INSURANCE: Effective May 15, 2013 Alaska Oral Surgery Group, P.C. has contracted with Federal Blue Cross and Premera Blue Cross Blue Shield of Alaska. This means that we are preferred providers for your insurance company. Being a preferred provider means that we will accept payment from your insurance company as payment in full for your covered services. However, deductible, co-insurance, co-payments and over maximum limitations will be collected in full at time of service. Alaska Oral Surgery Group, P.C. will not bill you for services provided that are considered over the allowed amount from your insurance company, but we will collect the difference between the allowed amount and what your insurance actually pays. Federal Blue Cross typically covers 85% of the allowed amount after the deductible has been satisfied and Blue Cross covers 75-90% depending on your plan. This means that after your insurance has processed and paid, you will likely end up with a balance that you will be responsible for.

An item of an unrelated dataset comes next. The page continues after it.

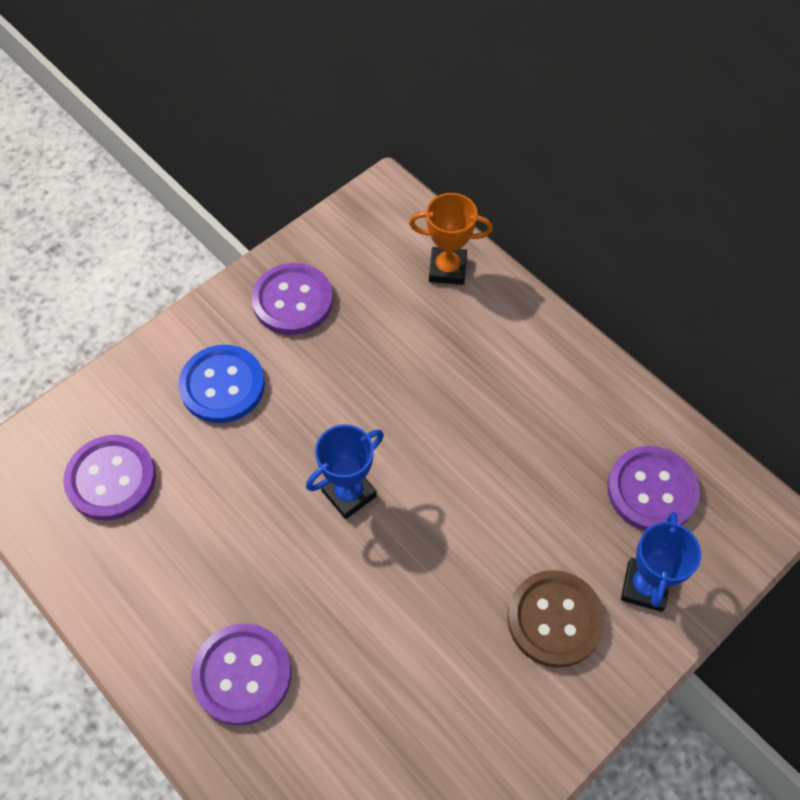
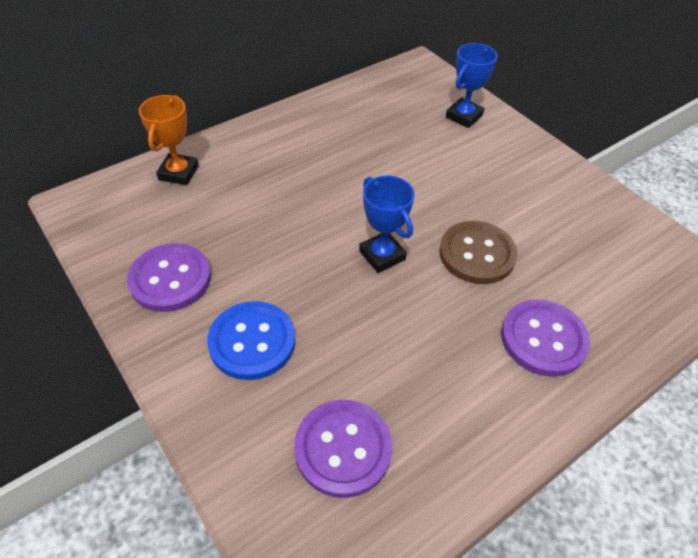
camera: 85 degrees left, 10 degrees down
brown button [507,570,605,668] -> brown button moved to [439,221,518,284]
purple button [607,446,700,531] -> none
blue trophy [621,512,701,612] -> blue trophy turned 75 degrees counterclockwise [446,43,498,128]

NON-COVERED SERVICES: Some procedures performed in our office may not be covered by Federal Blue Cross or Premera Blue Cross, if this is the case we will notify you if possible, ahead of time, of the specific services and go over the procedure fees and the amount you would be held responsible for. All non-covered services must be paid in full at the time of service. If this creates an undue burden for you we do offer a payment plan through CareCredit. We offer a 6-month, interest-free payment plan and other extended payment plans that you are able to apply for. These extended plans do charge interest. Please feel free to ask our staff about the details and how to apply.

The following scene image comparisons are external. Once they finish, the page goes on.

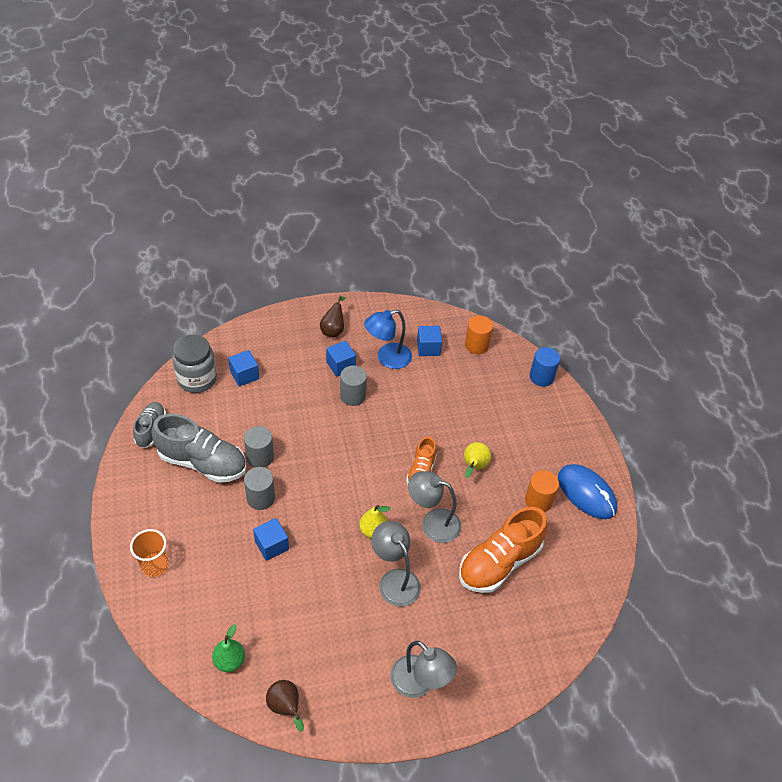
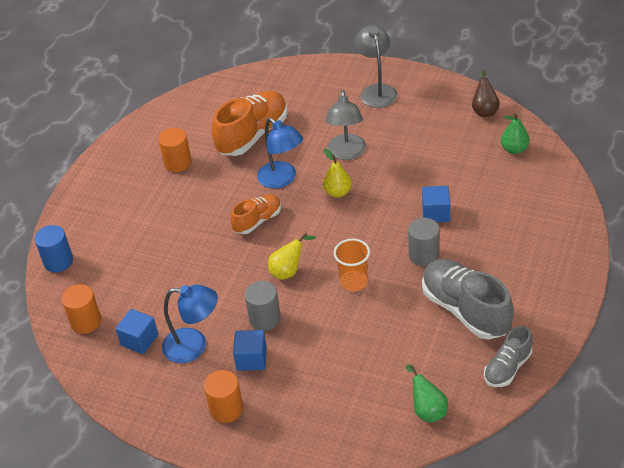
camera: 140 degrees left, 5 degrees down
orange cup [130,529,168,577] -> orange cup moved to [334,239,370,291]
grey jar [172,335,217,393] -> green pear [405,364,448,423]
blue cube [228,350,259,386] -> none
grey cylinder [244,426,274,467] -> none
brown pear [320,296,345,337] -> orange cylinder [204,370,243,423]
grey lamp [408,471,461,543] -> blue lamp [257,118,303,189]
orange shoe [459,507,548,593] -> orange shoe turned 45 degrees counterclockwise [212,91,288,156]
yellow pear [464,442,491,478] -> yellow pear moved to [268,233,316,280]
blue mouse [558,464,617,519] -> none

All remaining balances are due upon receipt once your insurance company has
processed and paid your claim. We will then issue you a statement demonstrating
the remainder balance you must pay. If the insurance company pays and you
have a remainder credit balance on your account, we will audit your account for
correct payment by Blue Cross and a refund will be issued to within 60 days
from the date the final payment was received (please refer to our general
financial policy). Note that you will never be reimbursed more than what you
actually paid out of pocket. Any overpayments made by Blue Cross will be
reimbursed to Blue Cross with a formal request by them.